Section: Scientific Foundations
Parallel Programming on Peer-to-Peer Platforms (P5)
Scientific applications that have traditionally performed on supercomputers may now run on a variety of heterogeneous resources geographically distributed. New grand challenge applications would have to be solved on large scale P2P systems. Peer-to-Peer computing paradigm for large scale scientific and engineering applications is emerging as a new potential solution for end-user scientists and engineers. We have to experiment and to evaluate such programming to be able to propose the larger possible virtualisation of the underlying complexity for the end-user.
Large Scale Computational Sciences and Engineering
Parallel and distributed scientific application developments and resource managements in these environments are a new and complex undertaking. In scientific computation, the validity of calculations, the numerical stability, the choices of methods and software are depending of properties of each peer and its software and hardware environments; which are known only at run time and are nondeterministic. The research to obtain acceptable frameworks, methodologies, languages and tools to allow end-users to solve accurately their applications in this context is capital for the future of this programming paradigm.
GRID scientific and engineering computing exists already since a decade. Since the last few years, the scale of the problem sizes and the global complexity of the applications increase rapidly  . The scientific simulation approach is now general in many scientific domains, in addition to theoretical and experimental aspects, often link to more classic methods. Several applications would be computed on world-spread networks of heterogeneous computers using some web-based Application Server Provider (ASP) dedicated to targeted scientific domains. New very strategic domains, such as Nanotechnologies, are in the forefront of these applications. The development in this very important domain and the leadership in many scientific domains will depend in a close future to the ability to experiment very large scale simulation on adequate systems  ,  . The P2P scientific programming is a potential solution, which is based on existing computers and networks. The present scientific applications on such systems are only concerning problems which are mainly data independents: i.e. each peer does not communicate with the others. To come at his age, P2P programming has to be able to develop parallel programming with more sophisticate dependencies between peers. It is the goal of our researches.

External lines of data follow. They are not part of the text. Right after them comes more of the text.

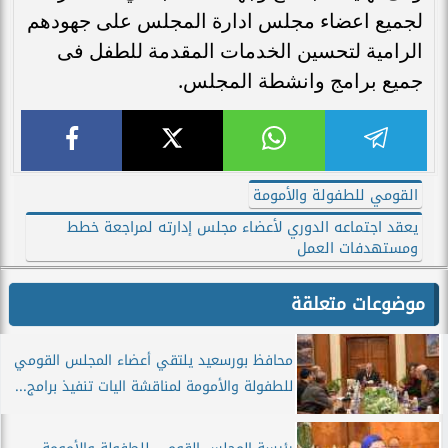
لجميع اعضاء مجلس ادارة المجلس على جهودهم
الرامية لتحسين الخدمات المقدمة للطفل فى
جميع برامج وانشطة المجلس.
القومي للطفولة والأمومة
يعقد اجتماعه الدوري لأعضاء مجلس إدارته لمراجعة خطط
ومستهدفات العمل
موضوعات متعلقة
محافظ بورسعيد يلتقي أعضاء المجلس القومي
للطفولة والأمومة لمناقشة اليات تنفيذ برامج...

Experimentations and Evaluations
We have, first, to experiment on large P2P platforms to be able to obtain a realistic evaluation of the performance we can expect. We can also set some hypothesis on peers, networks, and scheduling to be able to have theoretical evaluations of the potential performance. We follow these two tracks. We choose a classical linear algebra method well-adapted to large granularity parallelism and asynchronous scheduling: the block Gauss-Jordan method to invert dense very large matrices. We also choose the calculation of one matrix polynomial, which generate computation schemes similar to many linear algebra iterative methods, well-adapted for very large sparse matrices. Thus, we were able to theoretically evaluate the potential throughput with respect to several parameters such as the matrix size and the multicast network speed. Since these evaluations, we begin to experiment the same parallel methods on a few dozen peer XtremWeb P2P Platform. We plan to continue these experimentations on larger platforms to compare these results to the theoretical ones. Then, we would be able to extrapolate and obtain potential performance for some scientific applications. Experimentations and evaluation for several linear algebra methods for large matrices on P2P systems will always be developed all along the Grand Large project, to be able to confront the different results to the reality of the existing platforms. As a challenge, we would like to efficiently invert a dense matrix of size one million using a several thousand peer platform.
Beyond the experimentations and the evaluations, we propose the basis of a methodology to efficiently program such platforms, which allow us to define languages, tools and interface for the end-user.
Languages, Tools and Interface
The underlying complexity of the Large Scale P2P programming has to be mainly virtualized for the end-user. We have to propose an interface between the end-user and the middleware which may extract the end-user expertise or propose an on-the-shelf general solution. Targeted applications concern very large scientific problems which have to be developed using component technologies and up-to-dated software technologies.
We may develop component-based technology interface which express the dependencies between computing tasks which composed the parallel applications. Then, instead of computing task we will manage components. We introduced the YML language which allows us to express the dependencies between components, specified using XML. Nevertheless, many component criteria depend of peer characteristics and are known only at runtime. Then, we had to introduce different classes of components, depending of the level of abstraction they are concern to. A component catalogue has to be at the end-user level and another one has to be at the middleware and peer level. Then, a scheduler has to attribute a computing component to a peer with respect to the software proposed by this one, or has to decide to load new software to the targeted peer.
The YML framework and language propose a solution to develop scientific applications to P2P platform. An end-user can directly develop programs using this framework. Nevertheless, many end-users would prefer to do not program at this component and dependency graph level. Then, an interface has to be proposed, using the YML framework. This interface may be dedicated to a special scientific domain to be able to focus on the end-user vocabulary and P2P programming knowledge.
Based on the SPIN project, we plan to develop such version based on the YML framework and language. The first targeted scientific domain will be very large linear algebra for dense or sparse matrices.